À la suite du passage du cyclone Gezani à Madagascar, la Commission de l’océan Indien (COI) a annoncé la mise en œuvre de plusieurs actions de soutien en faveur des autorités malgaches, notamment dans les domaines de la gestion des risques, des secours et de la prévention des crises futures.
Selon le communiqué publié par son Secrétariat général, la COI a activé ses mécanismes de coopération régionale après l’appel à la solidarité internationale lancé par les autorités de Madagascar. Des consultations ont été engagées auprès des missions diplomatiques, des partenaires de développement et des observateurs de l’organisation afin de coordonner les appuis disponibles.
Dans l’immédiat, une aide matérielle estimée à environ 230 000 euros est déployée au bénéfice du Bureau national de gestion des risques et des catastrophes (BNGRC).
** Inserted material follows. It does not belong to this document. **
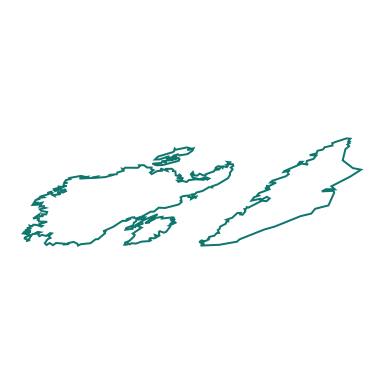 the district of Leka nor, Nord-Trøndelag, Norway
{"feature_id": "86288312B5983253954554", "entity_name": "Leka nor", "entity_type": "district", "adm_level": 2, "iso_a3": "NOR", "parent_name": "Norway", "parent_adm1": "Nord-Trøndelag", "projection": "robinson", "projection_center": [11.714, 65.094], "detail": "fine", "context": "isolated", "style": "outline", "palette": "teal", "viewbox_px": 384, "rotation_deg": 0, "n_neighbors": 0, "source": "geoboundaries", "source_scale": "gbopen_adm2", "svg_char_len": 5983}
<svg xmlns="http://www.w3.org/2000/svg" viewBox="0 0 384 384"><path d="M230.3,162.3L227.6,162.0L228.3,162.6L227.0,164.7L228.3,165.2L226.9,165.2L227.8,165.9L226.8,167.1L223.2,166.3L222.6,168.0L221.3,166.5L218.1,166.2L215.7,167.6L215.4,169.3L219.8,168.5L219.2,169.4L214.6,170.1L214.1,171.3L205.6,174.3L205.5,175.4L202.7,175.7L203.6,175.5L199.7,173.7L197.2,175.6L192.7,175.2L192.0,174.3L193.7,174.3L192.9,172.0L190.9,174.2L192.7,177.5L199.2,179.2L206.2,177.4L209.2,178.5L207.3,179.7L205.7,178.7L203.8,179.8L196.0,179.3L188.8,180.1L186.7,182.0L182.5,180.9L177.5,182.0L178.4,181.5L177.7,180.9L181.2,180.9L182.3,178.9L176.7,178.4L181.4,177.4L179.5,176.2L180.5,175.5L179.6,174.8L180.3,173.9L178.0,175.9L175.7,175.3L175.4,171.4L172.9,171.1L173.2,169.8L171.7,168.8L166.2,168.9L167.4,170.9L161.1,168.8L160.6,169.8L162.0,169.6L161.9,170.8L157.3,171.0L151.7,174.1L150.1,172.5L153.5,170.1L151.3,169.2L151.6,167.6L147.1,167.5L144.0,165.2L139.0,165.3L139.6,166.4L137.9,167.8L125.1,167.7L124.0,169.0L122.2,168.7L123.5,170.7L117.4,172.5L116.8,174.2L108.5,175.0L110.7,175.6L105.1,177.1L96.8,177.7L97.8,176.5L93.7,177.2L94.5,177.9L86.2,178.2L87.7,176.8L84.5,177.2L83.9,178.4L79.4,178.5L84.5,176.7L80.9,175.9L70.3,177.8L69.3,178.1L70.2,179.1L66.0,180.0L64.4,182.4L67.6,182.8L64.3,183.4L63.2,185.9L66.9,186.0L64.1,186.1L63.6,187.2L58.6,186.5L58.5,187.8L53.8,189.1L55.1,191.1L58.8,190.0L55.1,190.1L57.1,188.8L60.2,189.5L58.9,188.3L61.2,189.0L60.4,190.0L61.5,190.7L65.1,189.5L66.0,191.1L63.2,192.5L57.7,191.9L59.1,192.5L57.2,192.9L60.8,194.0L53.8,195.1L54.2,195.8L52.0,194.8L51.4,194.0L52.1,193.3L50.8,193.3L51.7,192.8L51.3,191.8L50.4,191.9L48.1,192.7L48.4,194.2L41.4,196.3L43.6,197.3L39.4,197.8L38.5,198.4L40.3,198.7L35.6,200.1L34.1,202.5L38.9,202.7L33.5,203.5L32.5,205.0L38.9,204.6L38.7,203.5L42.3,202.6L39.8,206.6L43.8,206.1L43.5,207.4L45.3,207.9L39.9,209.3L41.6,211.1L47.1,211.9L46.2,214.4L42.3,214.3L42.7,215.1L40.8,215.8L43.5,216.1L39.6,216.4L38.5,215.7L39.1,214.5L33.1,218.6L37.5,217.7L38.8,218.4L37.8,219.9L38.9,220.2L39.0,221.5L47.2,221.8L39.3,224.1L39.6,225.6L42.3,225.9L41.4,226.6L36.5,224.9L33.3,224.7L32.3,226.2L29.6,225.6L30.3,227.4L26.6,228.3L29.6,227.7L30.3,228.4L26.0,230.0L26.7,231.2L24.6,231.5L23.0,233.4L25.8,233.5L27.8,231.5L27.0,231.3L30.1,230.8L30.0,232.3L26.9,234.2L30.0,235.0L24.8,237.6L24.7,238.6L26.7,239.2L27.0,240.9L30.1,240.0L28.5,239.7L32.4,234.1L38.6,233.5L35.9,232.9L37.8,231.9L40.3,232.3L39.1,232.8L38.5,235.1L39.4,236.2L42.0,234.9L46.2,235.9L50.2,233.1L51.8,233.4L48.6,236.2L50.5,237.9L47.7,239.2L44.8,243.1L46.5,245.0L49.7,243.0L52.9,245.2L56.1,243.0L64.3,243.7L62.9,244.6L68.3,244.1L68.2,243.1L73.8,241.9L77.5,243.9L78.0,245.6L80.8,244.2L90.5,243.2L95.7,239.2L98.0,239.2L105.1,233.2L104.3,232.0L106.3,230.8L103.1,231.3L113.1,226.9L122.5,220.8L126.3,220.9L128.4,219.8L125.8,219.6L132.1,217.4L135.2,217.2L133.9,217.8L135.9,218.5L142.4,216.3L150.7,211.7L154.0,211.6L158.7,207.7L165.0,208.0L178.7,204.5L181.6,202.0L180.6,200.8L181.5,200.2L180.6,197.3L183.2,196.1L189.3,195.4L188.6,197.0L191.2,197.2L191.0,199.1L193.9,197.4L195.6,197.8L196.4,196.5L192.3,197.1L193.4,195.5L190.9,194.6L195.3,194.0L196.3,192.6L202.7,190.9L209.1,187.1L212.3,187.4L212.0,186.3L217.4,184.5L228.0,178.2L230.1,174.7L229.8,173.0L232.6,169.3L230.8,167.5L233.3,165.8L232.9,164.3L229.4,164.2L230.3,162.3ZM333.6,190.8L321.8,191.4L326.1,189.2L334.8,189.3L331.4,186.3L350.4,176.5L361.0,169.7L352.9,168.1L342.7,160.3L345.4,149.2L349.1,146.2L347.4,144.5L349.3,143.3L348.5,142.7L349.7,141.8L348.4,141.2L350.3,138.7L346.5,138.4L335.6,141.9L332.2,143.3L332.5,145.5L324.6,147.3L323.0,149.5L317.4,150.8L316.7,153.3L309.7,155.1L316.3,155.5L313.5,158.9L306.9,160.9L306.3,163.4L308.0,164.7L300.5,163.4L302.3,161.8L300.0,161.8L298.5,163.7L300.3,164.2L284.1,171.2L283.6,172.0L290.1,170.4L287.3,171.8L288.7,174.1L286.0,176.2L272.3,180.8L270.4,182.5L276.1,182.7L268.7,186.2L266.9,185.9L266.7,187.9L264.8,188.6L269.0,187.9L269.6,189.2L259.0,193.1L257.4,195.0L258.8,195.6L254.1,197.2L251.5,200.6L260.3,198.8L260.3,200.2L266.9,196.8L269.6,198.5L266.5,201.2L262.0,200.7L248.2,207.7L246.8,207.1L246.2,208.8L244.4,209.1L245.4,211.3L242.6,214.7L240.3,214.4L240.9,212.9L237.2,213.1L232.3,217.7L227.1,219.5L228.4,219.8L228.3,221.5L226.5,221.2L225.8,223.7L220.1,226.7L219.5,229.0L217.8,230.1L219.1,232.9L216.8,233.1L214.3,235.7L209.2,236.9L208.7,238.1L210.0,238.4L208.2,238.8L208.5,239.6L204.8,241.2L201.6,240.4L199.2,242.1L203.8,241.4L203.2,243.6L202.3,243.6L203.2,244.1L200.6,245.6L219.3,244.8L236.9,241.7L239.6,239.3L264.3,229.5L274.6,226.6L300.7,216.1L311.3,213.6L315.1,208.8L328.5,205.4L334.1,192.8L333.6,190.8ZM157.7,214.2L142.8,220.5L145.1,217.3L142.7,217.4L141.4,219.2L138.9,219.5L140.5,218.3L136.4,219.5L136.0,221.3L133.8,222.8L133.4,225.2L126.3,228.0L125.5,229.7L133.5,228.7L131.4,228.3L133.2,226.9L135.3,227.2L135.9,225.0L142.2,221.1L142.6,223.7L137.0,225.8L141.6,227.6L132.7,233.6L134.7,234.9L134.1,236.4L129.4,240.9L125.1,242.6L124.5,244.8L127.6,244.4L127.8,243.1L130.0,244.3L131.4,243.2L135.8,243.6L141.7,241.6L149.5,241.1L150.8,240.3L149.4,239.2L150.2,238.1L154.6,238.3L157.8,236.5L154.5,236.3L155.5,236.0L155.0,235.0L157.6,235.8L159.3,234.8L158.9,232.0L159.9,231.2L163.9,232.7L166.3,231.7L170.1,226.7L170.4,225.6L169.6,225.5L175.5,222.7L174.4,221.6L171.7,222.5L175.1,218.8L170.5,220.5L172.5,218.4L171.3,218.7L172.1,217.4L161.8,218.5L162.4,216.8L154.5,218.1L154.6,219.0L148.6,222.0L150.0,222.4L145.1,223.2L157.7,214.2ZM186.9,147.4L175.9,149.7L174.7,148.6L174.2,151.1L173.0,152.1L158.0,156.6L155.0,159.5L159.6,159.4L168.1,156.5L169.5,156.4L165.8,158.6L169.8,158.4L173.4,156.3L173.0,157.7L171.6,157.7L172.4,159.2L170.1,159.4L171.3,160.1L166.8,160.6L165.4,161.3L165.8,162.3L164.2,162.0L164.5,161.0L162.2,161.2L161.6,162.9L152.4,163.7L156.4,165.3L162.8,165.0L178.7,160.8L179.5,159.1L178.5,158.4L179.4,157.6L175.2,159.3L173.0,158.5L176.5,157.3L176.4,155.8L172.7,156.0L177.9,154.3L179.6,155.4L187.5,154.1L192.6,150.5L193.5,148.3L187.4,150.2L189.8,148.2L186.9,147.4Z" fill="none" stroke="#0f766e" stroke-width="2"/></svg>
Cette assistance s’inscrit dans le cadre du projet RDRM1 (Renforcement de la résilience et gestion de la réponse aux catastrophes dans l’océan Indien), financé par l’Union européenne.
Les équipements fournis visent à renforcer la coordination des secours et les capacités d’intervention. Ils comprennent notamment du matériel informatique destiné à un centre opérationnel (ordinateurs, serveurs, écrans, systèmes de visioconférence et téléphones robustes), une vedette à coque planante pour les interventions de terrain, ainsi que du mobilier et des dispositifs d’alimentation électrique pour assurer la continuité des opérations en situation d’urgence. Deux livraisons supplémentaires, incluant des motopompes et des projecteurs LED, sont annoncées d’ici la fin du mois de février.
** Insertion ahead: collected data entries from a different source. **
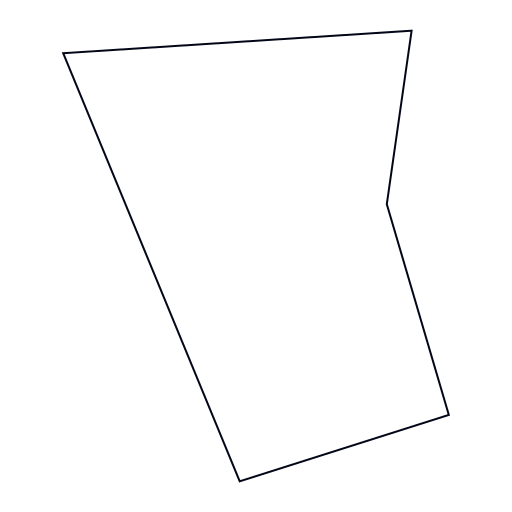 an SVG outline of Aiwo
{"feature_id": "NRU-4972", "entity_name": "Aiwo", "entity_type": "state/province", "adm_level": 1, "iso_a3": "NRU", "parent_name": "Nauru", "parent_adm1": "", "projection": "orthographic", "projection_center": [166.914, -0.531], "detail": "fine", "context": "isolated", "style": "outline", "palette": "ink", "viewbox_px": 512, "rotation_deg": 0, "n_neighbors": 0, "source": "natural_earth", "source_scale": "10m", "svg_char_len": 196}
<svg xmlns="http://www.w3.org/2000/svg" viewBox="0 0 512 512"><path d="M239.7,481.3L63.2,53.2L411.6,30.7L386.8,204.2L448.8,414.9L239.7,481.3Z" fill="none" stroke="#020617" stroke-width="2"/></svg>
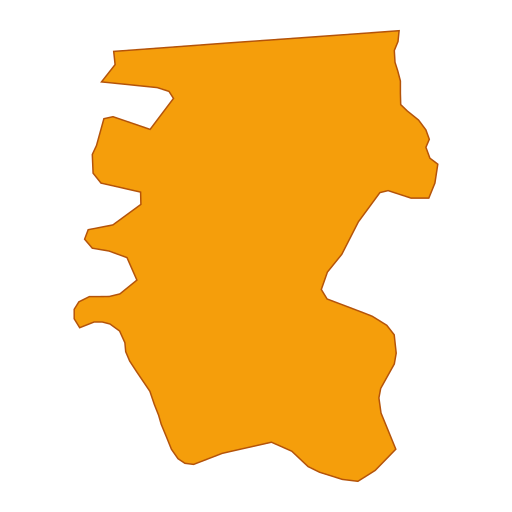 Nova Roma do Sul, Rio Grande do Sul, Brazil (Mercator projection)
{"feature_id": "56859067B38102631450434", "entity_name": "Nova Roma do Sul", "entity_type": "district", "adm_level": 2, "iso_a3": "BRA", "parent_name": "Brazil", "parent_adm1": "Rio Grande do Sul", "projection": "mercator", "projection_center": [-51.414, -28.994], "detail": "fine", "context": "isolated", "style": "filled", "palette": "amber", "viewbox_px": 512, "rotation_deg": 0, "n_neighbors": 0, "source": "geoboundaries", "source_scale": "gbopen_adm2", "svg_char_len": 1243}
<svg xmlns="http://www.w3.org/2000/svg" viewBox="0 0 512 512"><path d="M113.7,51.4L115.1,64.6L101.5,81.9L157.3,87.6L169.0,91.4L173.5,98.4L150.1,129.4L113.0,116.7L103.9,118.7L96.5,145.5L92.3,154.5L93.1,173.2L101.0,183.1L140.6,192.1L140.9,204.4L112.9,224.9L88.2,229.7L84.6,239.2L92.3,248.2L108.9,251.0L127.0,257.6L136.9,280.1L119.9,293.9L109.3,296.5L98.6,296.6L89.4,296.6L78.9,301.8L74.2,309.3L74.2,318.8L79.7,327.7L94.1,322.0L102.3,322.0L110.0,324.0L119.6,331.0L124.9,342.7L125.7,351.7L129.7,361.1L136.9,372.1L149.9,391.3L154.4,404.6L158.6,415.2L161.2,424.2L166.9,438.0L171.4,449.2L178.0,458.7L184.9,463.3L193.6,464.4L222.1,453.4L230.3,451.5L271.4,442.2L291.8,451.2L308.1,466.6L319.7,472.3L342.3,479.4L357.9,481.3L375.2,470.4L395.8,449.2L381.0,413.0L378.9,397.9L380.7,388.4L394.3,364.0L396.2,353.2L394.2,334.8L386.8,325.3L372.3,316.3L364.5,313.2L336.9,302.7L327.1,299.0L321.3,289.5L327.4,272.1L341.8,254.3L358.4,221.8L379.9,192.6L388.1,190.6L411.0,198.1L428.8,198.1L434.9,183.1L437.8,164.2L429.9,158.2L425.9,147.3L429.3,139.3L425.9,129.9L418.5,120.0L407.3,111.0L400.7,104.6L400.4,93.2L400.4,81.0L397.8,71.1L395.0,62.3L394.3,50.5L398.0,41.5L399.1,30.7L333.2,35.5L227.4,43.0L113.7,51.4Z" fill="#f59e0b" stroke="#b45309" stroke-width="1.5"/></svg>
Au-delà de la réponse immédiate, la COI indique poursuivre des actions de prévention et de préparation face aux risques climatiques. À travers le projet Hydromet, soutenu par l’Agence française de développement, le Fonds vert pour le climat et l’Union européenne, le système de prévision météorologique de Madagascar fait actuellement l’objet d’une modernisation. La livraison d’équipements techniques est prévue courant 2026 afin d’améliorer les capacités nationales d’alerte précoce et de gestion des événements extrêmes.
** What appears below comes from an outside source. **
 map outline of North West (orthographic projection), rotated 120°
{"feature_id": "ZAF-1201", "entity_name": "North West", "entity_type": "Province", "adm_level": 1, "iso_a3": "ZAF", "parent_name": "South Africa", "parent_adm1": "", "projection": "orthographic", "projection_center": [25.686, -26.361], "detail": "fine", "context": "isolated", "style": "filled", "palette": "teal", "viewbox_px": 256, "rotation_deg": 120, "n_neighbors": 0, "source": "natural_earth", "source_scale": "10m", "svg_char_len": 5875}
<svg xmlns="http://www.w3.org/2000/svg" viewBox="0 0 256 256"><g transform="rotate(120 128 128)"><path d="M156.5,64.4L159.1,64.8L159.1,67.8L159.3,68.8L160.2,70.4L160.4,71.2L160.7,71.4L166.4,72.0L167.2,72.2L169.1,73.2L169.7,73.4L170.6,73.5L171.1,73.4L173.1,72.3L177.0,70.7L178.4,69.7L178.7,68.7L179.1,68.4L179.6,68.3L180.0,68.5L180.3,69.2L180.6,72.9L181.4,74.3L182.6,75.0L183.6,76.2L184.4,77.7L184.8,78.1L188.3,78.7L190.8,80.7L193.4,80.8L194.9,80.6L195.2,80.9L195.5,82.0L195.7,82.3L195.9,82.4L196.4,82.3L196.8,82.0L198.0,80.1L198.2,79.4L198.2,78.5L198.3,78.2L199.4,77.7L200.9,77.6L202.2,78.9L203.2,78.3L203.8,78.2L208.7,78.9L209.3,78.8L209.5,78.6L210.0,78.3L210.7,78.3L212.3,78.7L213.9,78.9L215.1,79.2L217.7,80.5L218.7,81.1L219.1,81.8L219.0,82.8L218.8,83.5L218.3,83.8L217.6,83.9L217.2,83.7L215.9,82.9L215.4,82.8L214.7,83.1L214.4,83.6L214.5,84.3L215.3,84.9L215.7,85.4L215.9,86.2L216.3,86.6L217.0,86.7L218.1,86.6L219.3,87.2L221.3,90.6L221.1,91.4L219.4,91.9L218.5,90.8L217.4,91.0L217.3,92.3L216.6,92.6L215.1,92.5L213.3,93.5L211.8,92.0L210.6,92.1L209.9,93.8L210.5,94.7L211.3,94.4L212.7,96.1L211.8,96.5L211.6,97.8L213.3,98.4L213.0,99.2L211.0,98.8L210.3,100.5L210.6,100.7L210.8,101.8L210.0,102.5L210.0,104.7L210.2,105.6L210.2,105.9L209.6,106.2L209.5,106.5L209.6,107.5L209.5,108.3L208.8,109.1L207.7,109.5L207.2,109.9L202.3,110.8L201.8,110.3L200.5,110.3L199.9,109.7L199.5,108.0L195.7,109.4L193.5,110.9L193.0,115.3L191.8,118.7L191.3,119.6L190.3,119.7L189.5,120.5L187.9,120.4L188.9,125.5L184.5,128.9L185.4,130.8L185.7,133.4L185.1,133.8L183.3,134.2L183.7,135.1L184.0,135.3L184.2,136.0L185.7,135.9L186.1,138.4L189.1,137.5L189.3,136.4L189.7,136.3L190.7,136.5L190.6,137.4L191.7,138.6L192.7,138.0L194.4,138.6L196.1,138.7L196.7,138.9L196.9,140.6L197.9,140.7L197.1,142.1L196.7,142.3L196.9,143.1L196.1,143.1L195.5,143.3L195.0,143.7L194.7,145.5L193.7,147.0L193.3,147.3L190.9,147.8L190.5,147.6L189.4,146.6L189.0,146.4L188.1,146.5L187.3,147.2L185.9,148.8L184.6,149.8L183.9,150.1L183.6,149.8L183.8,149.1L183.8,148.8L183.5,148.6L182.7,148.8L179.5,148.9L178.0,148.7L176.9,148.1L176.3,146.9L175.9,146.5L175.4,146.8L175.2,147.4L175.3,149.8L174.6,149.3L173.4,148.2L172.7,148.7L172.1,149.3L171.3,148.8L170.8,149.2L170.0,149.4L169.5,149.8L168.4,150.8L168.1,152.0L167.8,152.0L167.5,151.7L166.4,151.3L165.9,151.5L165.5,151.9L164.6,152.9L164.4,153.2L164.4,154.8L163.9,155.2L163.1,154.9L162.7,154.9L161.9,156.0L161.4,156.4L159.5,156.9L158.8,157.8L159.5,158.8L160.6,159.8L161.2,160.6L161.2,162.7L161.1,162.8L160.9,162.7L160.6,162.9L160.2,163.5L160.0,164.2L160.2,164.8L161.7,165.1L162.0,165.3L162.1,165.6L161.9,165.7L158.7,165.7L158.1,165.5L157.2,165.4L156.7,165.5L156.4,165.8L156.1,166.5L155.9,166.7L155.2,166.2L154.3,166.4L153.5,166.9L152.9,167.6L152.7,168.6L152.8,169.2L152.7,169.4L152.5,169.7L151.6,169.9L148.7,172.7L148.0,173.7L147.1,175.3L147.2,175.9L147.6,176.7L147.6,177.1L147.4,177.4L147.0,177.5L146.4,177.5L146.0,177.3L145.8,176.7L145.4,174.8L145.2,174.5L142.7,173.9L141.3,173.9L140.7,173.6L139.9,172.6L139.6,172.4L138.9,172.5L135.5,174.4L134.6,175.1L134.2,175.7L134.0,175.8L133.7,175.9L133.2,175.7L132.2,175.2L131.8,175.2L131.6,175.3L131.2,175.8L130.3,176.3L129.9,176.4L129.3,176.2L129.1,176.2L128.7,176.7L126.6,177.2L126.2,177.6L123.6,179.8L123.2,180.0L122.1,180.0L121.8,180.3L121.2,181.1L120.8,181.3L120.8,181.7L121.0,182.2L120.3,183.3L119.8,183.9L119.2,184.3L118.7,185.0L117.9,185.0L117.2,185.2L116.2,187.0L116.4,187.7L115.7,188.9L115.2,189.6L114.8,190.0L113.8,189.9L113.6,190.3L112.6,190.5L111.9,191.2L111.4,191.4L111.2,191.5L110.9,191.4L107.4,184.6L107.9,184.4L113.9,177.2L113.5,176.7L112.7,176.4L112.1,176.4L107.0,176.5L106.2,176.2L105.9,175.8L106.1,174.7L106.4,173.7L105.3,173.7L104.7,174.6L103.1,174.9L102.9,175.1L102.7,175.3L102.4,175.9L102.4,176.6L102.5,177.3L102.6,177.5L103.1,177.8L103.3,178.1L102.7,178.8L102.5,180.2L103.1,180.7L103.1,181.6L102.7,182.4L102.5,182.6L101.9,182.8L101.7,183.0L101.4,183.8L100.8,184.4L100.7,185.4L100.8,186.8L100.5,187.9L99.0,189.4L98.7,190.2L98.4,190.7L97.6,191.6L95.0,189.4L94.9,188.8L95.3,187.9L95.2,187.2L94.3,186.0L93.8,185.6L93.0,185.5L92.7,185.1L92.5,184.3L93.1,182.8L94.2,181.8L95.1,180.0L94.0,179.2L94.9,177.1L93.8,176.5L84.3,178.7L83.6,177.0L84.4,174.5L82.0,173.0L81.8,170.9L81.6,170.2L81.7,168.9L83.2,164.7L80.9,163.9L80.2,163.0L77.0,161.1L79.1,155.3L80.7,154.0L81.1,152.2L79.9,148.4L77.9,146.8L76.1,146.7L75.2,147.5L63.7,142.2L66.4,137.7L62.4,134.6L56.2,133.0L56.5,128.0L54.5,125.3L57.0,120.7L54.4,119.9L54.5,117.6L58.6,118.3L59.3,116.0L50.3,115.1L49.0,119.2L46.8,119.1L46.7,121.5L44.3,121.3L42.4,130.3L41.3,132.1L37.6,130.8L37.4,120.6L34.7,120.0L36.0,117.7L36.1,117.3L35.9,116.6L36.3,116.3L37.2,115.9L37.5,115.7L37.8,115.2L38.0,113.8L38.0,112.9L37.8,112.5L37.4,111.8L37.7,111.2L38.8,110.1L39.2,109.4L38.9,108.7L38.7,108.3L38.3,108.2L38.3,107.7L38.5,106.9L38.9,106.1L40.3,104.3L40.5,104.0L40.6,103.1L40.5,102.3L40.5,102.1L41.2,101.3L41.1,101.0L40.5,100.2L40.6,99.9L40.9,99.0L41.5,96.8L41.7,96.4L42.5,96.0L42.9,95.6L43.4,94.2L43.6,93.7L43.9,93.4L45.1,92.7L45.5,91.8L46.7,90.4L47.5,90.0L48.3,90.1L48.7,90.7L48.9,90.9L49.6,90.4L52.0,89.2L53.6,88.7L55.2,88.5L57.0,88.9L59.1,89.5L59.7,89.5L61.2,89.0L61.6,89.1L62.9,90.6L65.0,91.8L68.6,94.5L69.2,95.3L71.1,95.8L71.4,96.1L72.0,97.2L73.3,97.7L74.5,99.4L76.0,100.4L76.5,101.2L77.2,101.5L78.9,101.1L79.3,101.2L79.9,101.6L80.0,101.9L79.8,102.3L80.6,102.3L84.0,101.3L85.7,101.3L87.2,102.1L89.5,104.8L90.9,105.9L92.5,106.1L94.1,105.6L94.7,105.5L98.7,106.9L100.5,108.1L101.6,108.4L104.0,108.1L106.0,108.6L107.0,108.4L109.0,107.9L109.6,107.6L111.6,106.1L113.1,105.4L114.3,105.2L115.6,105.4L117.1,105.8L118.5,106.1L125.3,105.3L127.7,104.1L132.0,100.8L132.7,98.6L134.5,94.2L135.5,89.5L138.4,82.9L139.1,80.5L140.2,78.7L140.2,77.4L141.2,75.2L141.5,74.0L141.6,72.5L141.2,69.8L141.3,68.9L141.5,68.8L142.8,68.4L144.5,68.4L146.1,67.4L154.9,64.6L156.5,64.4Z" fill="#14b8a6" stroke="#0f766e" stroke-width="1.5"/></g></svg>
Par ailleurs, la COI souligne que les impacts sanitaires liés aux catastrophes climatiques sont également pris en compte. Le réseau régional SEGA - One Health, soutenu par l’Agence française de développement, est mobilisé pour renforcer la surveillance sanitaire et la détection précoce des risques épidémiologiques, notamment à travers le partage d’informations et la mobilisation d’épidémiologistes de terrain formés dans le cadre du programme FETP.